__Task details__.
Scan the material below for every line with the string "DONE", and copy those lines.

__Source material__.
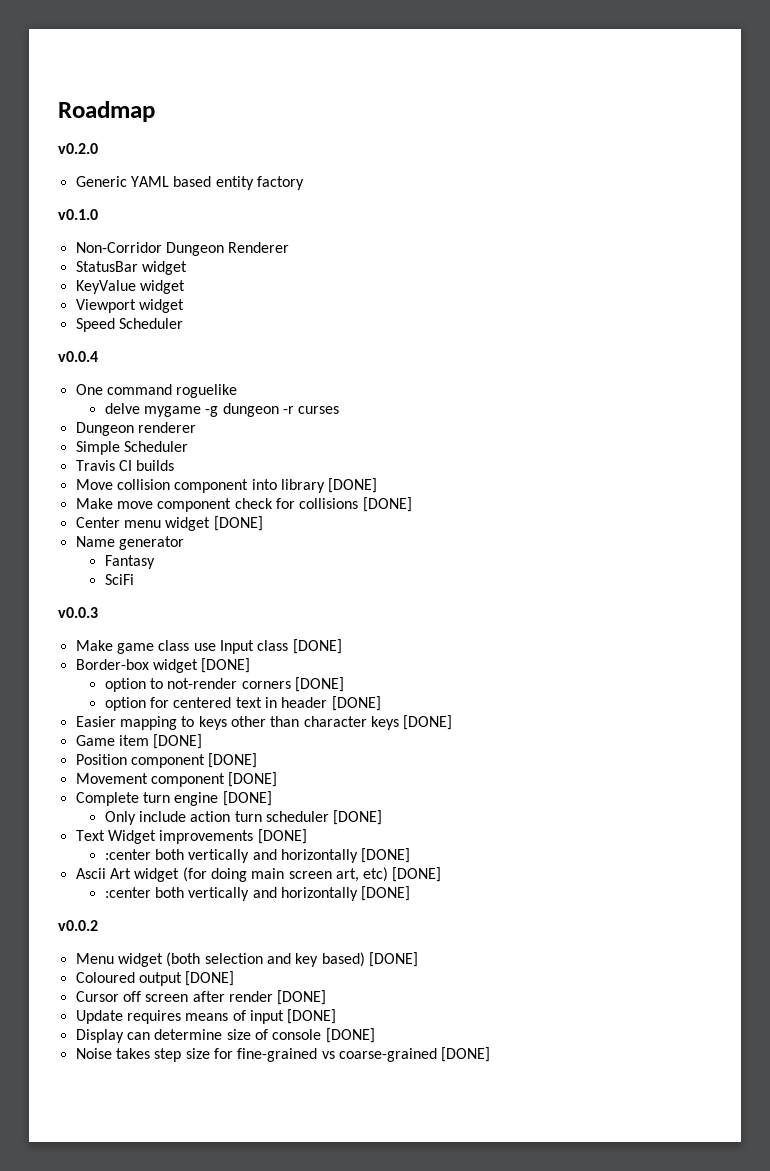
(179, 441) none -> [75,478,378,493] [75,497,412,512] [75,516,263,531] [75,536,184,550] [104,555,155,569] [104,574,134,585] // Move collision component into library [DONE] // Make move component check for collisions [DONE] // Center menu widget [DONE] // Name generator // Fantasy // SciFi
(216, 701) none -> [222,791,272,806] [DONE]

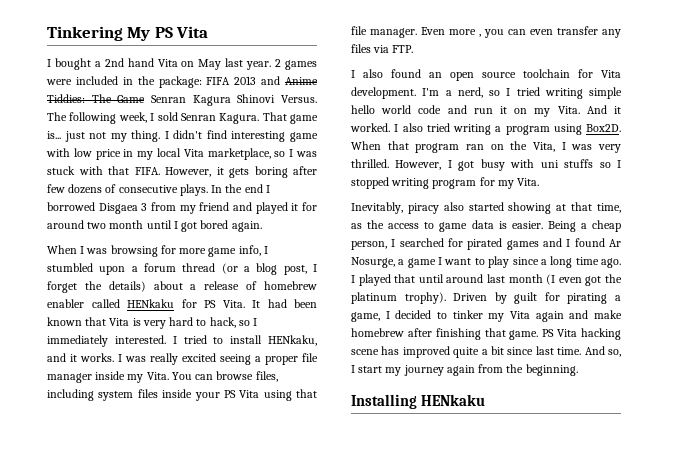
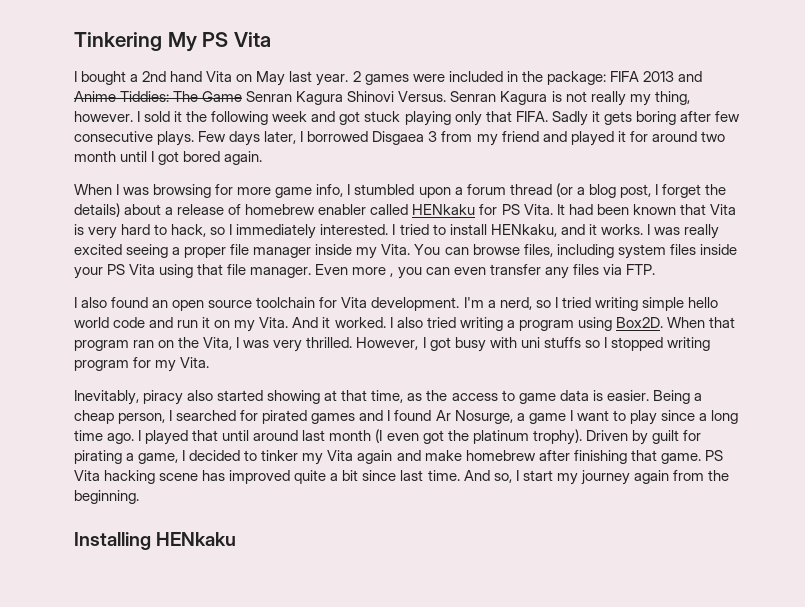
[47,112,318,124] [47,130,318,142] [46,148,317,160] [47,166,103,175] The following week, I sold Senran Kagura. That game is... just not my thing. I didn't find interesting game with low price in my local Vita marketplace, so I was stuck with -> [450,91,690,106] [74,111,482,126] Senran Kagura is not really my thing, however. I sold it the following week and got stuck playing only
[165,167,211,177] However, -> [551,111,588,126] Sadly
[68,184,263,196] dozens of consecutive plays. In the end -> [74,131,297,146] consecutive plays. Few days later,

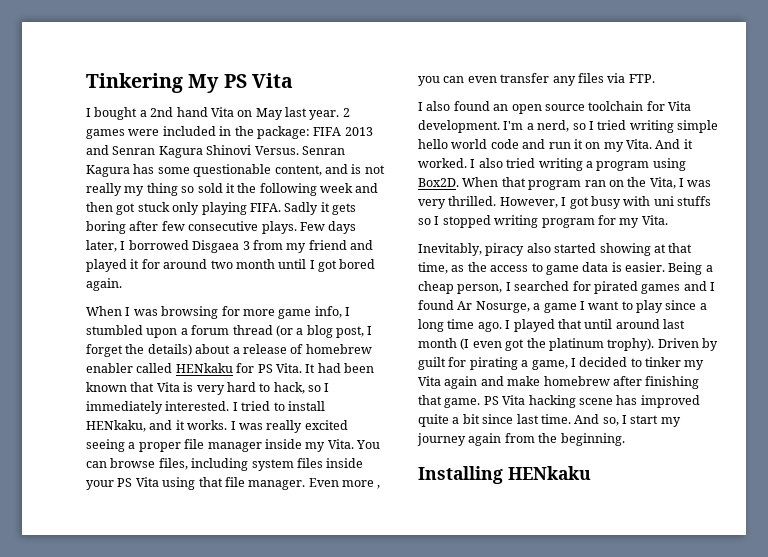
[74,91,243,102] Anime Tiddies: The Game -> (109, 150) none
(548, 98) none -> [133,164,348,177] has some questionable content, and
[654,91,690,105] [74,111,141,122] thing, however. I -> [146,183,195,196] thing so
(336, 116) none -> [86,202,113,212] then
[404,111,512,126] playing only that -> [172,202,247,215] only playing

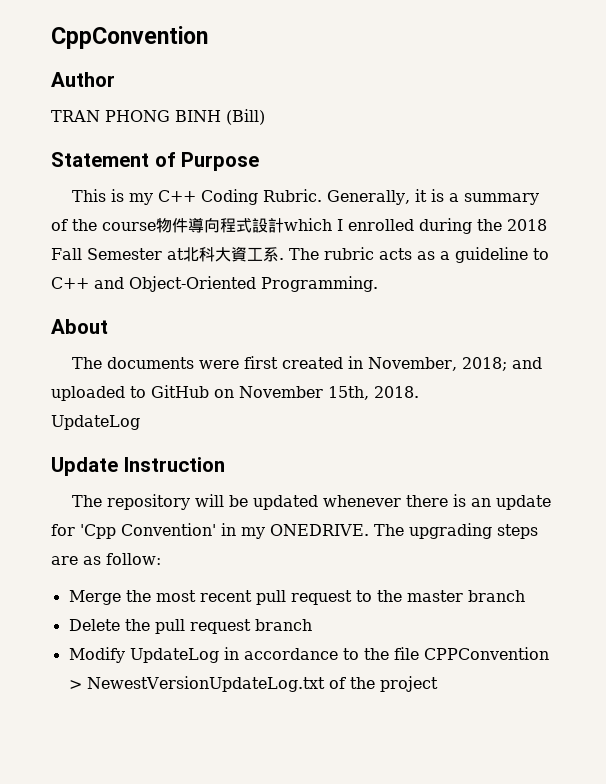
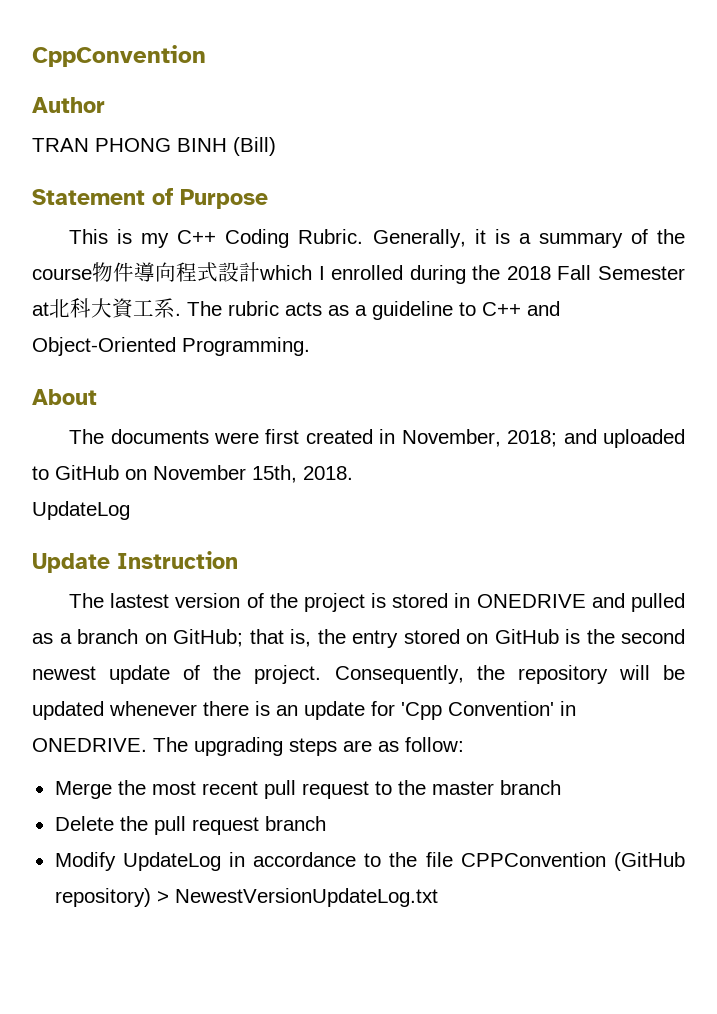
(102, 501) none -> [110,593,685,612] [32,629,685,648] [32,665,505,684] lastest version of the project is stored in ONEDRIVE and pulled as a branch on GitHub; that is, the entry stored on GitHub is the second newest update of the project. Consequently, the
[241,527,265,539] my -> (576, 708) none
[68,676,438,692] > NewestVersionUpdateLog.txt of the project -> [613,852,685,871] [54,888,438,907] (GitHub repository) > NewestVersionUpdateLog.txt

__Reply to the task__.
(179, 441) none -> [75,478,378,493] [75,497,412,512] [75,516,263,531] [75,536,184,550] [104,555,155,569] [104,574,134,585] // Move collision component into library [DONE] // Make move component check for collisions [DONE] // Center menu widget [DONE] // Name generator // Fantasy // SciFi
(216, 701) none -> [222,791,272,806] [DONE]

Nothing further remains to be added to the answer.